Frankreich: Brutale Verhaftung einer 50-jährigen Krankenschwester löst weltweit Empörung aus

Am Dienstag wurde die 50-jährige französische Pflegerin Farida von der Polizei verhaftet und misshandelt, als sie an einer landesweiten Protestkampagne teilnahm, die zusätzliche Mittel für Krankenhäuser forderte. Der Fall löste weltweit berechtigte Empörung aus.

Das bekannteste Video von Faridas Verhaftung und Misshandlung durch mehrere Bereitschaftspolizisten wurde mehr als 2,6 Millionen Mal angesehen. Der Vorfall ereignete sich vor dem Invalidenhotel, einem Touristenmagnet im Zentrum von Paris. Dort demonstrierten tausende Pflegekräfte für höhere Löhne, mehr Personal und mehr Geld für die Krankenhäuser. Die Corona-Pandemie hat in Frankreich mehr als 29.000 Todesopfer gefordert.

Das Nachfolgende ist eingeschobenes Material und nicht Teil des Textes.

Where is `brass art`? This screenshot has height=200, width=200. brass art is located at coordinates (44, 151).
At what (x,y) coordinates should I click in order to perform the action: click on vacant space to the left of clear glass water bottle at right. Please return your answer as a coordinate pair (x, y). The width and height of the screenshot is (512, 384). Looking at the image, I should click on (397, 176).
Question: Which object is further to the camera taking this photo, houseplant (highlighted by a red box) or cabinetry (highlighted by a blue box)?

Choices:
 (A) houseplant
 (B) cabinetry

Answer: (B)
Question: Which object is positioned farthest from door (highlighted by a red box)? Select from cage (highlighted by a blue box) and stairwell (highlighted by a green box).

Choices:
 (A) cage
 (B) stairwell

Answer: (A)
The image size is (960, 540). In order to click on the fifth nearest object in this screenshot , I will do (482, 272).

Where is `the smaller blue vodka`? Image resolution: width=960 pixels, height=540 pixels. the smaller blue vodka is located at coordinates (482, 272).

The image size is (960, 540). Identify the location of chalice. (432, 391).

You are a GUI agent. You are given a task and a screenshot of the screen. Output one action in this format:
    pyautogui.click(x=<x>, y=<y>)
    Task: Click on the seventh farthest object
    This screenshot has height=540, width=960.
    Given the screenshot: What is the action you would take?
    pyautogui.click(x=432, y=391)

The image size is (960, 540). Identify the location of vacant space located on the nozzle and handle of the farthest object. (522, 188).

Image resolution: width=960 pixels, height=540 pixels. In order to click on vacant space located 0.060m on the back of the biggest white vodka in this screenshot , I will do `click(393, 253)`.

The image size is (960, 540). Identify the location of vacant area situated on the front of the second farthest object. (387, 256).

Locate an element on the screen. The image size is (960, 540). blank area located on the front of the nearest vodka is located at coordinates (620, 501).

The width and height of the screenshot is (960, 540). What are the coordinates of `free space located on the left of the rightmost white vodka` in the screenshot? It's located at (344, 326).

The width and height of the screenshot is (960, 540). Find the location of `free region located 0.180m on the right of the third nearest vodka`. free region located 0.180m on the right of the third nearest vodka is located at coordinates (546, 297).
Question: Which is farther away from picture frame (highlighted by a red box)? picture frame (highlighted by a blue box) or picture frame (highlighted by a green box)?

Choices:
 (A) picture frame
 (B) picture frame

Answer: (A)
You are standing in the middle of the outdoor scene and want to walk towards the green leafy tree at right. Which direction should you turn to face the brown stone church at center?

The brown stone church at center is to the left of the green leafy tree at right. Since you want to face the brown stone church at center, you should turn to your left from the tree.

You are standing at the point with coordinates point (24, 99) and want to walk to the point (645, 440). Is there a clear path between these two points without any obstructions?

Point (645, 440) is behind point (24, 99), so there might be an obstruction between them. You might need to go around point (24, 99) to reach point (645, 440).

Farida C. (50), Krankenschwester, von Polizei misshandelt und verhaftet

Das Video zeigt, wie die Polizisten die Pflegerin herumstoßen und misshandeln, während sie immer wieder nach ihrem Ventolin, einem Atemmedikament, ruft. Drei schwerbewaffnete Bereitschaftspolizisten pressen Faridas Gesicht auf den Boden und führen sie schließlich mit blutendem Gesicht ab. In einem weiteren Video ist zu sehen, wie ein Polizeibeamter ihr das Knie ins Gesicht stößt, während sie von zwei anderen Beamten festgehalten und vornüber gebeugt wird. „Keine Gewalt, wir werden gefilmt“, sagt ein Polizist hörbar zum andern – ein Ausspruch, der Bände über die Standardprozedur spricht, mit der die Polizei gegen Arbeiter vorgeht.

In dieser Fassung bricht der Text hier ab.